What needs to be done =>
Return, word for word, the part of the data below that opens with the line containing "Asset file needs the length off the digital caliper, in mm." and closes with the line containing "Entry: 69.96 (mm)", including both of those lines and nothing else.

Task inputs =>
********************

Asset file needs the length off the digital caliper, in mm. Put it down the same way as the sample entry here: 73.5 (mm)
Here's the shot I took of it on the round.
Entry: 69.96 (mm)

********************

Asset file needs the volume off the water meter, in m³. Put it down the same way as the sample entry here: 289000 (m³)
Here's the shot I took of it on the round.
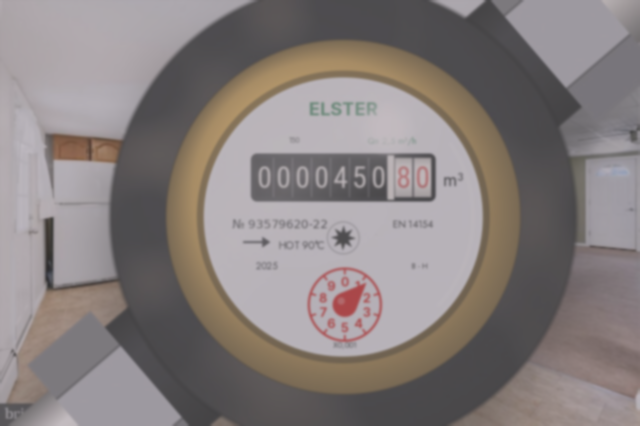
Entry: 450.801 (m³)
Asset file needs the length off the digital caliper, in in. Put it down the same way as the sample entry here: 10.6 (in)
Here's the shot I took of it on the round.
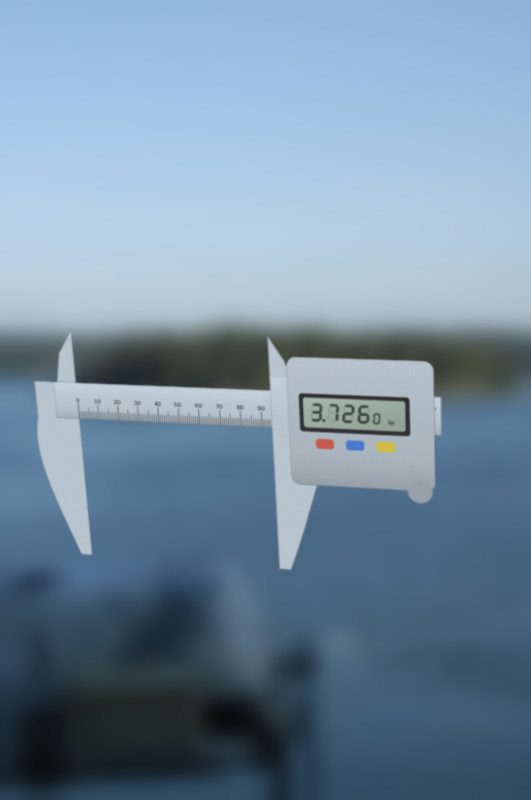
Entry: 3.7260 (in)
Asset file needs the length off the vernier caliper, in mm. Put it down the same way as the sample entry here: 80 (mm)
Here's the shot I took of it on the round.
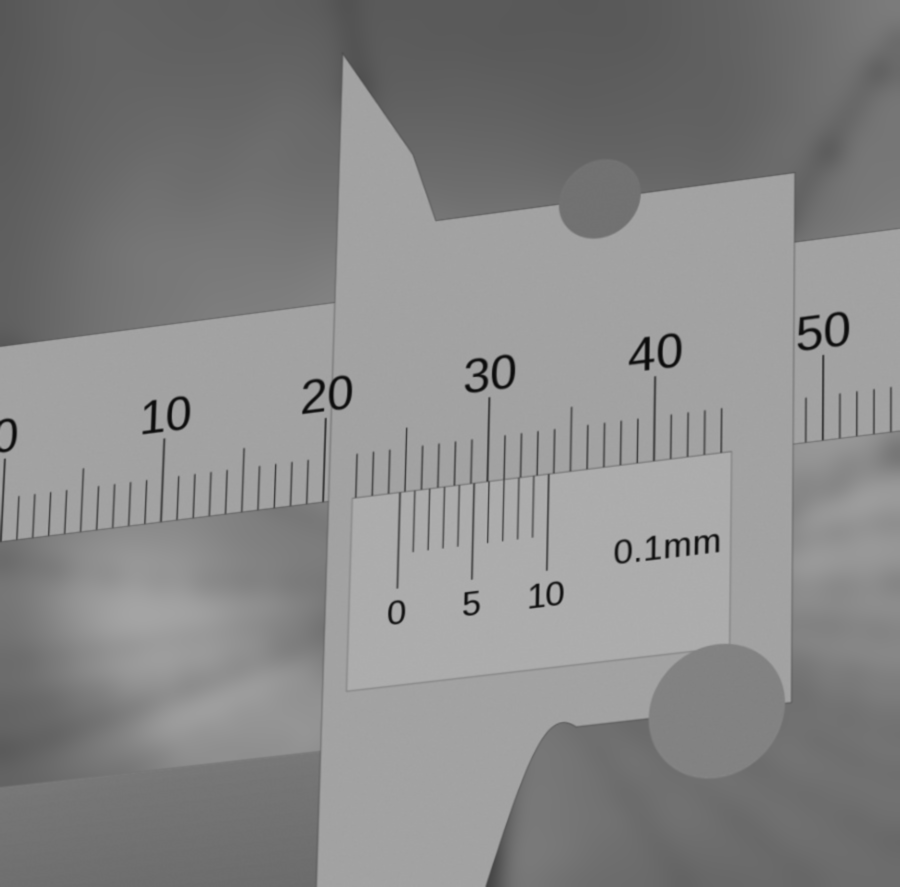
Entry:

********************

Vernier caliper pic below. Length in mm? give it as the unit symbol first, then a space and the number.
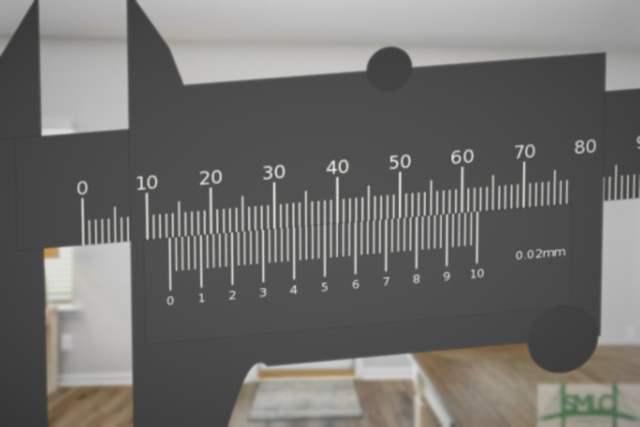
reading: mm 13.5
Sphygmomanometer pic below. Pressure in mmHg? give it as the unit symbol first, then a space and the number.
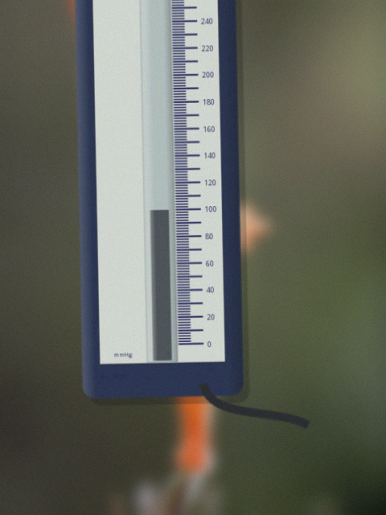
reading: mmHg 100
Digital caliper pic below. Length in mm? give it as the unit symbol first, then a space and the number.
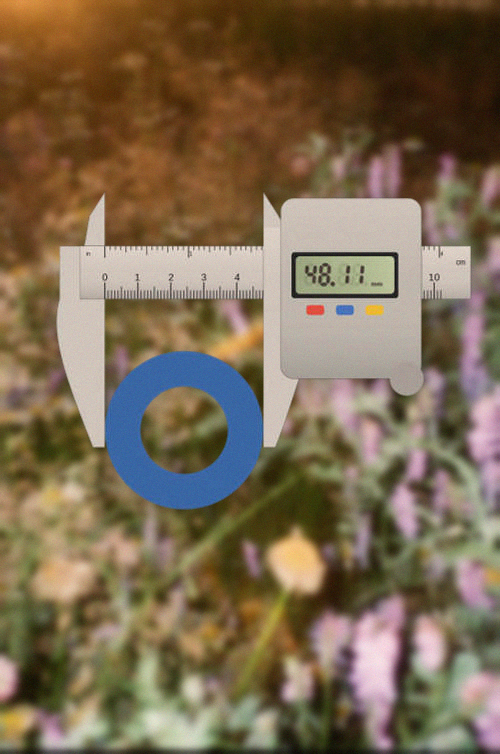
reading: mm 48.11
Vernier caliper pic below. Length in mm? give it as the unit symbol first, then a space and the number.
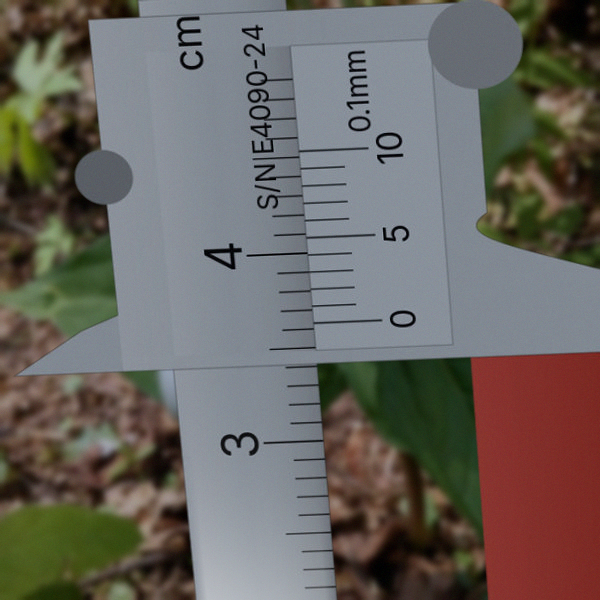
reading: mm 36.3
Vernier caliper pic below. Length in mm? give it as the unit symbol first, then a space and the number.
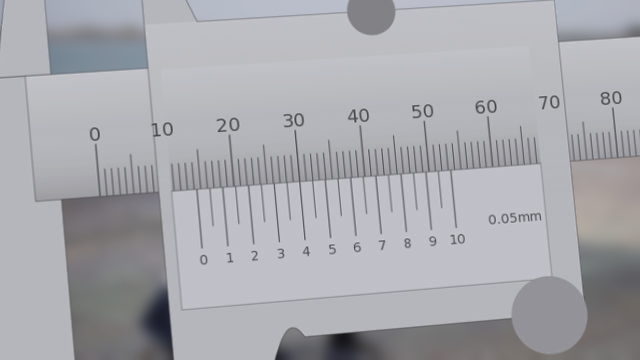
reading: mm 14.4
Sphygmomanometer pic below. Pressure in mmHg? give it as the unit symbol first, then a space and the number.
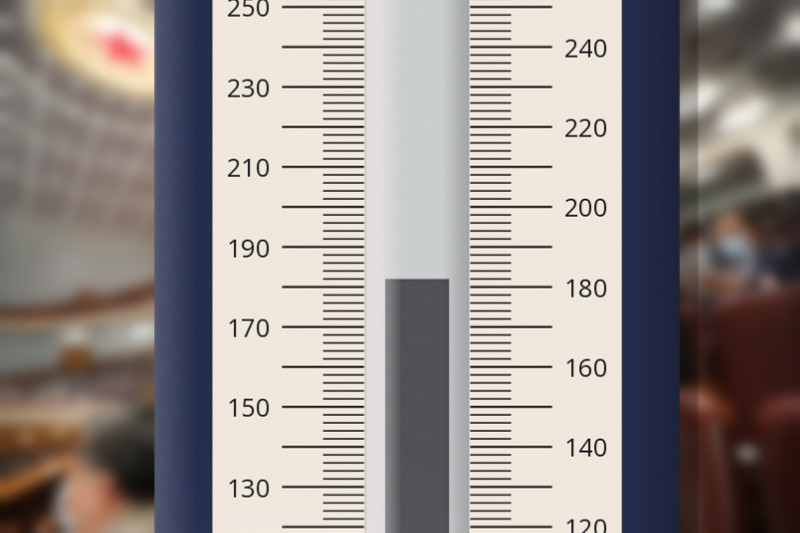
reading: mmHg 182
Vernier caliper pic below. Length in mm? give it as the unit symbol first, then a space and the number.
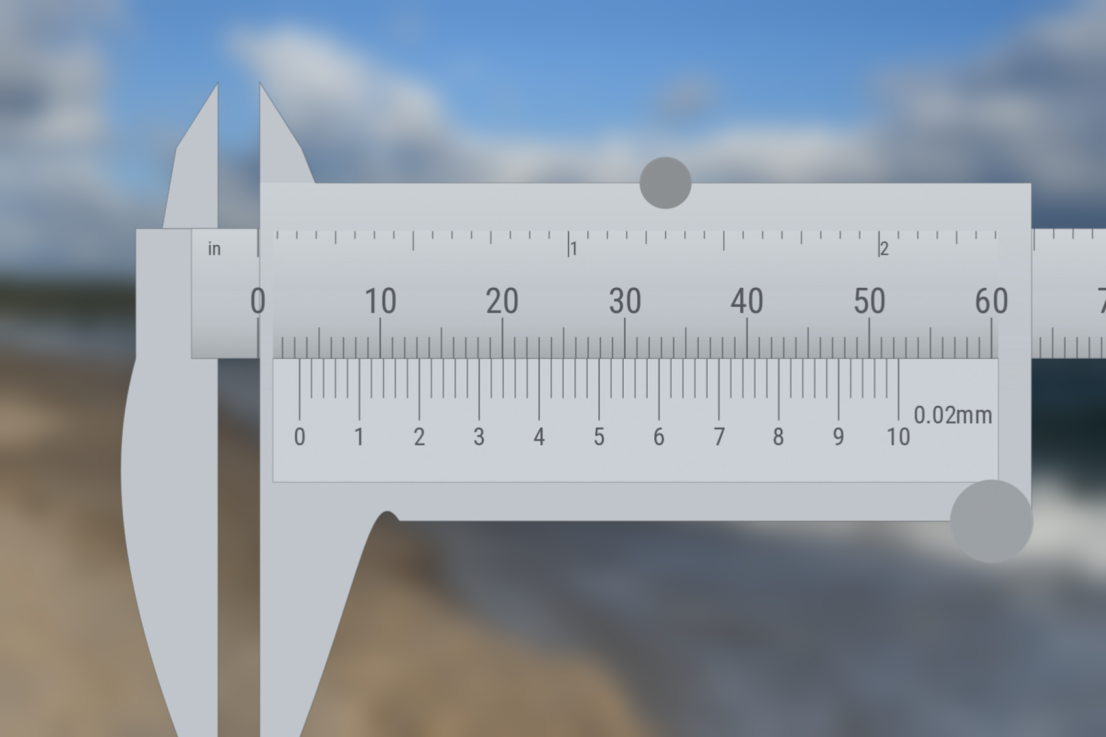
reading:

********************

Task response =>
Asset file needs the length off the digital caliper, in mm. Put it down the same way as the sample entry here: 73.5 (mm)
Here's the shot I took of it on the round.
Entry: 69.96 (mm)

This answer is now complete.